Shamrock Foods Co., 337 NLRB 915 (2002): Applied Burnup & Sims where alleged misconduct and protected activity were inseparable, holding Wright Line inapplicable.
Thryv, Inc., 372 NLRB No. 22 (2022): Expanded make-whole relief to cover all direct and foreseeable pecuniary harms flowing from an unfair labor practice.
Pennsylvania American Water Company, 06-RC-382228 (Regional Election Decision)
A Regional Director in NLRB Region 6 has directed an election among production, maintenance, and clerical employees at Pennsylvania American Water Company’s Pittsburgh District, rejecting arguments that the petitioning independent union — Pennsylvania American Water Independent Union — lacked sufficient legal status to proceed.
The sole question before Regional Director Nancy Wilson was whether the Petitioner qualified as a “labor organization” under Section 2(5) of the NLRA, which broadly covers any organization in which employees participate that exists, at least in part, to deal with employers over wages, hours, grievances, or working conditions.
The Petitioner was formed in 2025 by a retired former union official and a local attorney after a current employee, Matthew Bails, approached them seeking to displace the incumbent Steelworkers affiliate. The organization had drafted a constitution and bylaws, filed for an IRS Employer Identification Number, and sought non-profit status — but had no dues revenue, no employee members, and had held no meetings with unit employees. Its officers were not employees of the company.
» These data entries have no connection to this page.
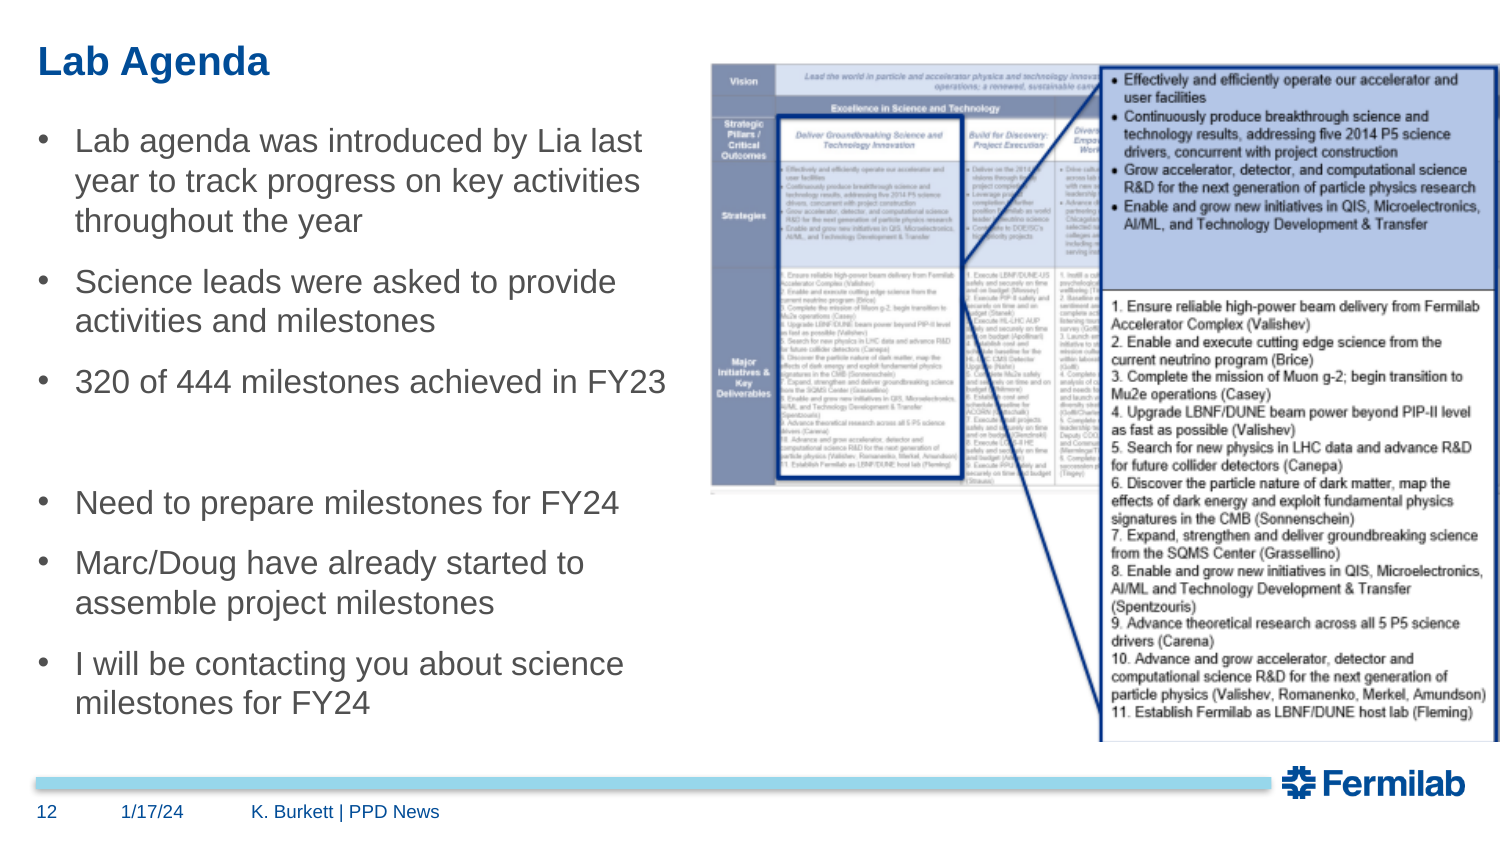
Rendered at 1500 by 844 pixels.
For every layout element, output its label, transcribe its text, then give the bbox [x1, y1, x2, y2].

slide_number 12 [36, 800, 105, 830]
title Lab Agenda [37, 30, 1463, 84]
picture [1282, 766, 1465, 799]
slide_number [120, 800, 232, 830]
picture [705, 56, 1500, 743]
footer K. Burkett | PPD News [251, 800, 1279, 831]
list Lab agenda was introduced by Lia last year to track progress on key activities throughout the year Science leads were asked to provide activities and milestones 320 of 444 milestones achieved in FY23 Need to prepare milestones for FY24 Marc/Doug have already started to assemble project milestones I will be contacting you about science milestones for FY24 [37, 119, 700, 742]
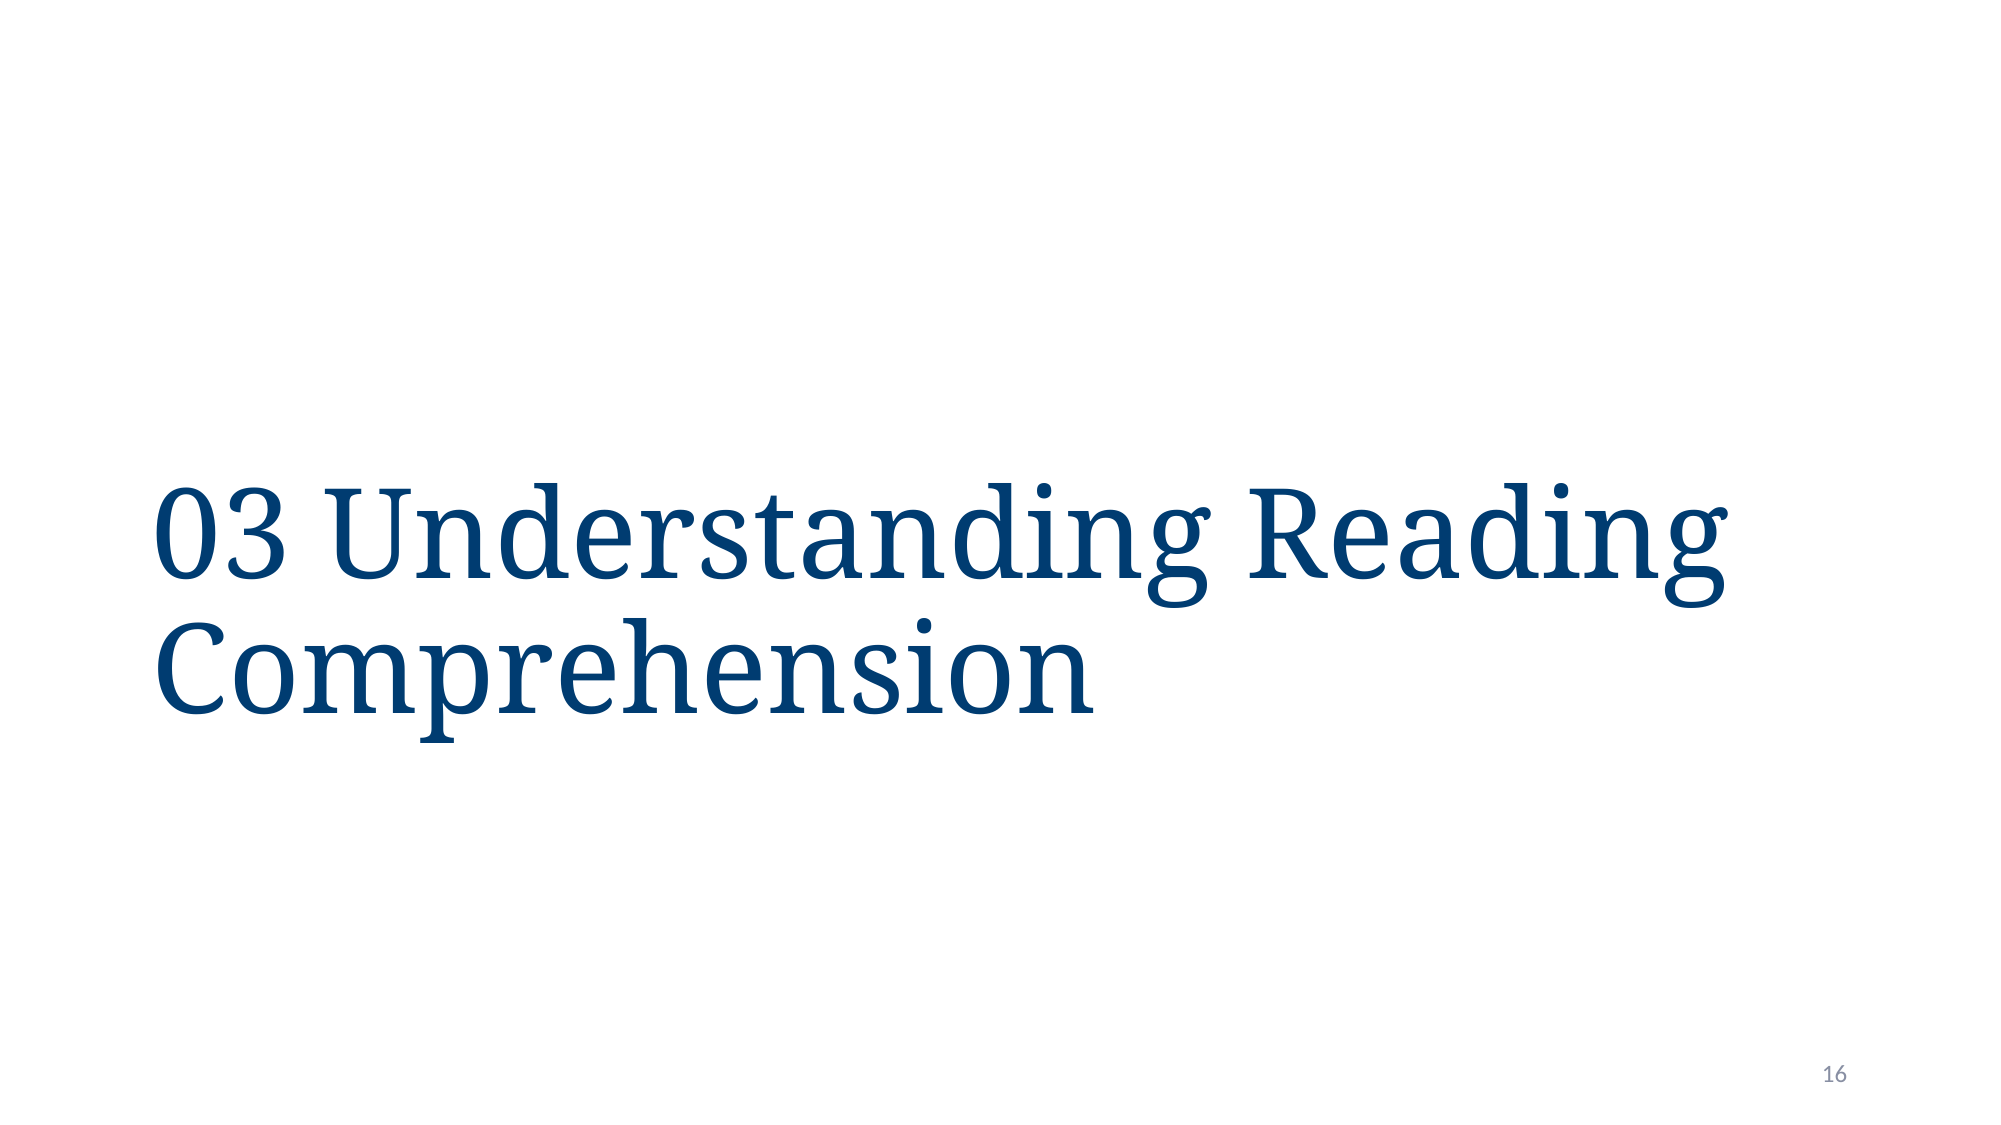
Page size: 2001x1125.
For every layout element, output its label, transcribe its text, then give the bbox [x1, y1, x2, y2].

slide_number 16 [1412, 1042, 1863, 1103]
title 03 Understanding Reading Comprehension [136, 280, 1862, 749]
The Employer and the Intervenor (the Steelworkers local) argued this was insufficient: the Petitioner’s officers were not employees, no employees had actually joined, and the Petitioner’s attorney had a conflict of interest given his simultaneous representation of unit employees in a separate civil lawsuit seeking to invalidate the existing collective bargaining agreement. The Employer also floated an “alter ego” theory.
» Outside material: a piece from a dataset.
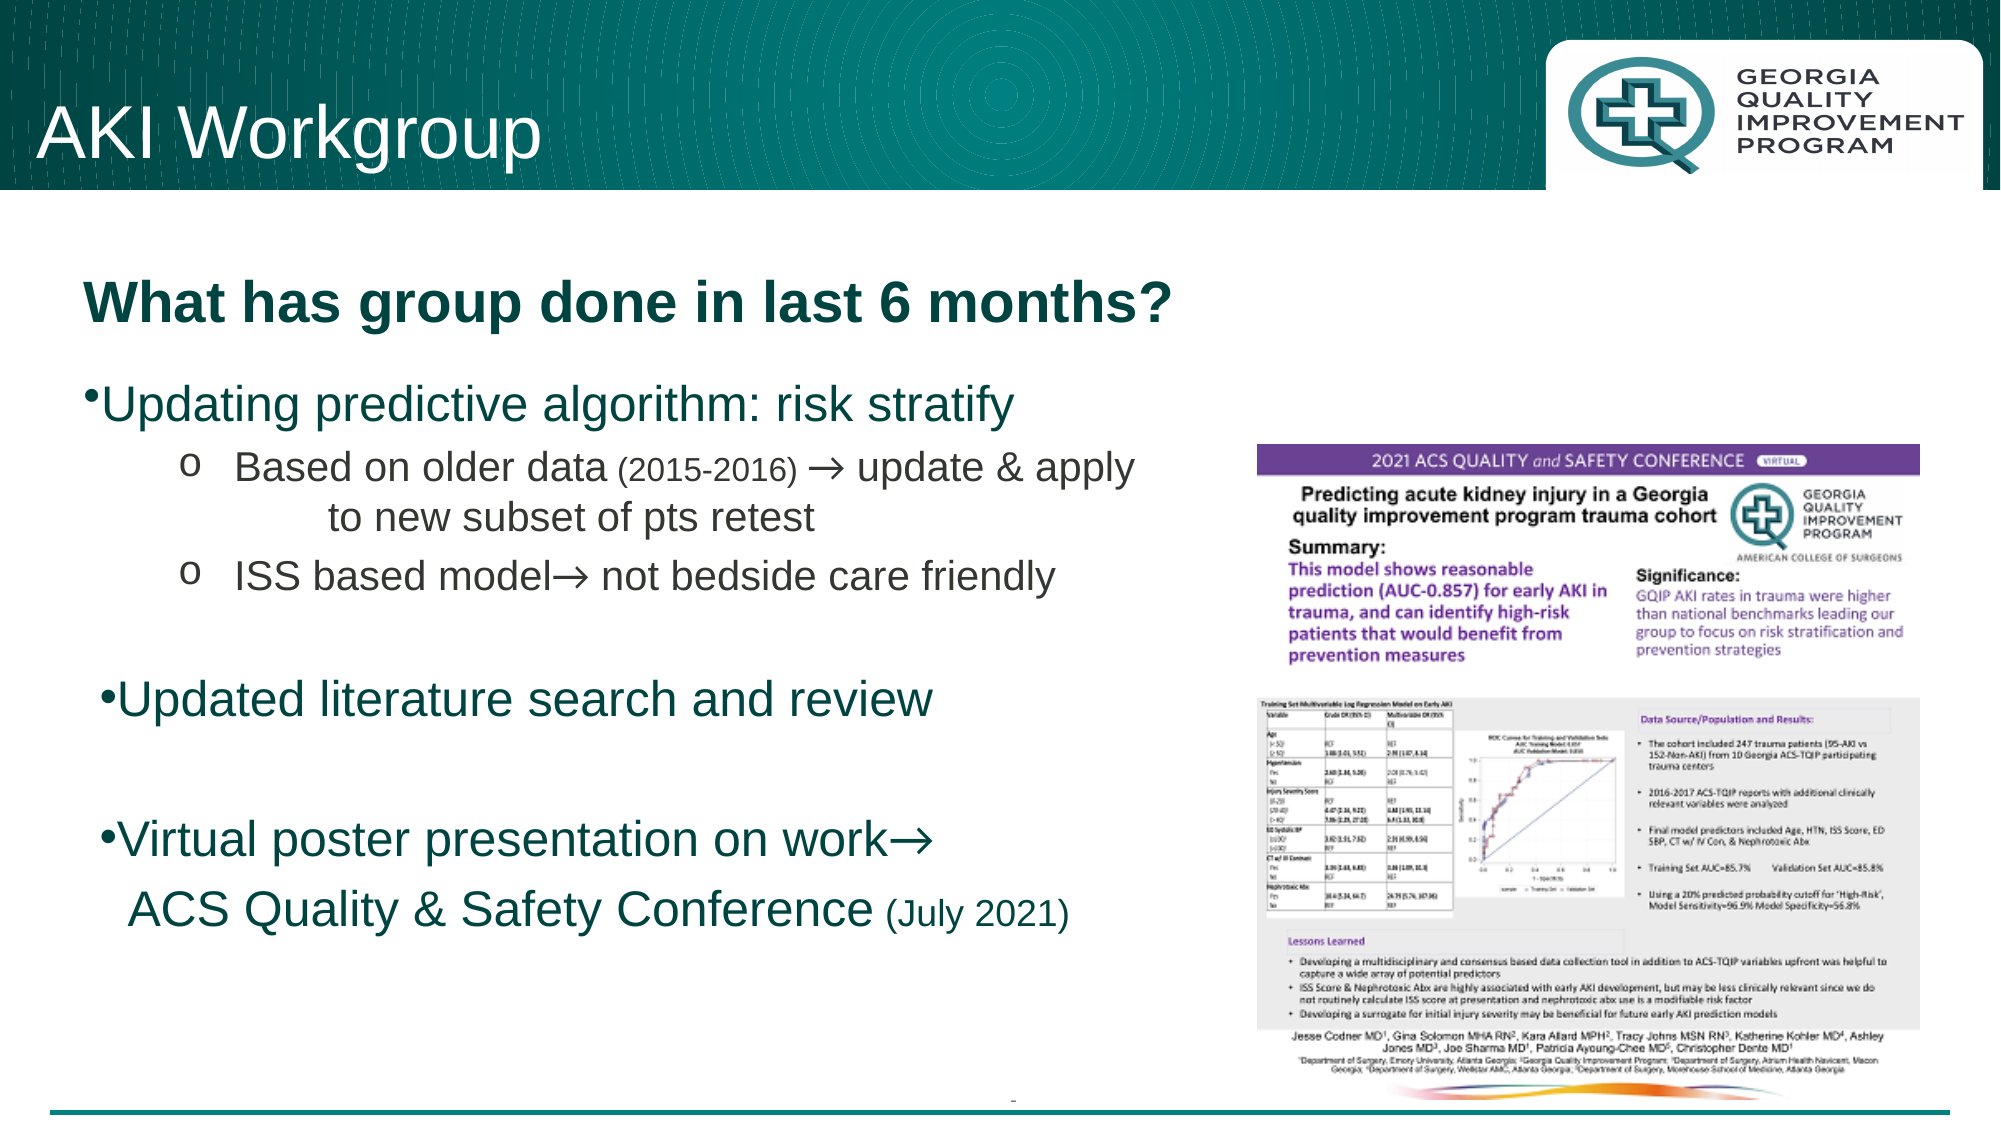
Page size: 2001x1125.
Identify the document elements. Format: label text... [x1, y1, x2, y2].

The Regional Director rejected all of these arguments. Under Coinmach Laundry Corp., East Dayton Tool & Die Company, and related Board precedent, an incipient union need not have actually represented employees or dealt with an employer to qualify — it is the intent of the organization that controls. Yale New Haven Hospital and Butler Manufacturing Company establish that structural formalities like a constitution, bylaws, or formal meetings are not prerequisites. The required 30% showing of interest constituted sufficient evidence of employee participation. As for the conflict-of-interest and alter ego arguments, the Regional Director found them legally irrelevant to the labor organization inquiry, noting the Employer cited no authority to support them.
A manual election is scheduled for May 13–14, 2026, with employees choosing between the Petitioner, the incumbent Steelworkers local, or neither.
Significant Cases Cited
Coinmach Laundry Corp., 337 NLRB 1286 (2002): An incipient union that has not yet represented employees may still qualify as a labor organization if formed for that purpose, and labor organization status does not require proof of actual dealing with an employer.
Electromation, Inc., 309 NLRB 990 (1992): Established that the statutory definition of “labor organization” under Section 2(5) of the NLRA is to be interpreted broadly.
Yale New Haven Hospital, 309 NLRB 363 (1992): Structural formalities — including a constitution, bylaws, meetings, or Department of Labor filings — are not prerequisites to labor organization status.
Edward A. Utlaut Memorial Hospital, 249 NLRB 1153 (1980): The intent of an organization is the critical factor in determining labor organization status, regardless of the stage of its development or activities not yet performed.
Comet Rice Mills, 195 NLRB 671 (1972): An organization that never represented employees still qualifies as a statutory labor organization if its efforts clearly envisaged employee participation and it existed for a statutory purpose, even if that purpose never came to fruition.